* [Task list]
A. Answer the following questions using the Amazing Race recap below.
(i) What activity does the recap say was part of a Route Marker task on this leg?
(ii) How long did Nicky and Kim have to wait after missing a boat?
(iii) Which film does the writer say they saw on Saturday night?
B. Write out the passage of the Amazing Race recap from "And some of" to "given, I guess.".

* [Text for analysis]

-*-*-

Look, Amazing Race, I know every show can’t be a total barn-burner, but if you really want to keep your audience’s enthusiasm at a baseline level for the entire season, maybe there are some things you could be doing differently.
I understand that not every leg can be packed with grueling tasks designed to push racers to their absolute limits. Every good story needs rising action and falling action. But you’re never going to convince me that this leg was a particular challenge for anybody when the leg included “ride a luxury yacht” as a Route Marker task. You’re just not. Sticking two relatively unrelated (but pretty fun-looking) tasks together to form one Roadblock didn’t really add to the excitement, either. In a place with infrastructure as solid as Abu Dhabi, the powers that be would ideally balance the relative ease of getting around with tasks that are a notch higher, difficulty-wise, especially this far into the Race. When nobody’s getting eliminated, it’s doubly important to make things interesting, because there’s not going to be the payoff of jettisoning one more team at the end of the leg.

And some of this, to be perfectly fair, is down to editing, not game design. Marie teased on Twitter that Abu Dhabi was the site of an epic tantrum for her, but apart from a few moments of typical snippiness from her at the date task, we didn’t actually see all that much of Tim and Marie this week. The main sources of narrative tension the editors decided to go with this week? 1) Some of the dates were over HERE, on THIS table; 2) Nicole tied some knots incorrectly; and 3) Nicky and Kim missed a boat and had to wait 15 minutes for another one. Maybe I’m expecting too much suspense because I’m coming off of having seen Gravity on Saturday night, but boy did everyone seem to be going through the motions this week.
But let’s work with what we were given, I guess.

-*-*-

* [Extracted information]

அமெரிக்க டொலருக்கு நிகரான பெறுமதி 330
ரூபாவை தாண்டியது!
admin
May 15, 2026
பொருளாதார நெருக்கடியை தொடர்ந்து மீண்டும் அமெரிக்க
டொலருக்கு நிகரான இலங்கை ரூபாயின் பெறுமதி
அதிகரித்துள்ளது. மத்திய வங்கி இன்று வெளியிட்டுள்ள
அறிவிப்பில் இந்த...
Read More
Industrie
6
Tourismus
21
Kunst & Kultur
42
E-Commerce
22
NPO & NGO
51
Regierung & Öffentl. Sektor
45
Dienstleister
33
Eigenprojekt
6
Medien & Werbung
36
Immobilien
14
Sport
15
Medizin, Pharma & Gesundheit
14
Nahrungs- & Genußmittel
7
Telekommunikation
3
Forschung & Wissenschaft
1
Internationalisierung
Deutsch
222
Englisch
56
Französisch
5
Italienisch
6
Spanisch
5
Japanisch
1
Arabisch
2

-*-*-

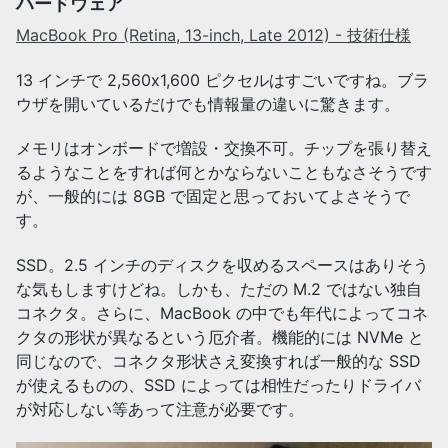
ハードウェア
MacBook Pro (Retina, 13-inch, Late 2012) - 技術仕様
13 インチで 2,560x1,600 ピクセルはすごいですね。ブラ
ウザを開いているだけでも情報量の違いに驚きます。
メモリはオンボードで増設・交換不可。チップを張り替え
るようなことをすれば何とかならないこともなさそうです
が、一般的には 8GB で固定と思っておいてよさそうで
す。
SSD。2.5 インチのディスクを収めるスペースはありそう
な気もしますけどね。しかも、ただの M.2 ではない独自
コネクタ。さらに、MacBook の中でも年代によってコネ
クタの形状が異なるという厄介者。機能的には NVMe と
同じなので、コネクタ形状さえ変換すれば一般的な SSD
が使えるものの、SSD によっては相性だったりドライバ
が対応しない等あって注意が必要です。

-*-*-

* [Task answers]
A.
(i) Riding a luxury yacht.
(ii) 15 minutes.
(iii) Gravity.

B.
And some of this, to be perfectly fair, is down to editing, not game design. Marie teased on Twitter that Abu Dhabi was the site of an epic tantrum for her, but apart from a few moments of typical snippiness from her at the date task, we didn’t actually see all that much of Tim and Marie this week. The main sources of narrative tension the editors decided to go with this week? 1) Some of the dates were over HERE, on THIS table; 2) Nicole tied some knots incorrectly; and 3) Nicky and Kim missed a boat and had to wait 15 minutes for another one. Maybe I’m expecting too much suspense because I’m coming off of having seen Gravity on Saturday night, but boy did everyone seem to be going through the motions this week.
But let’s work with what we were given, I guess.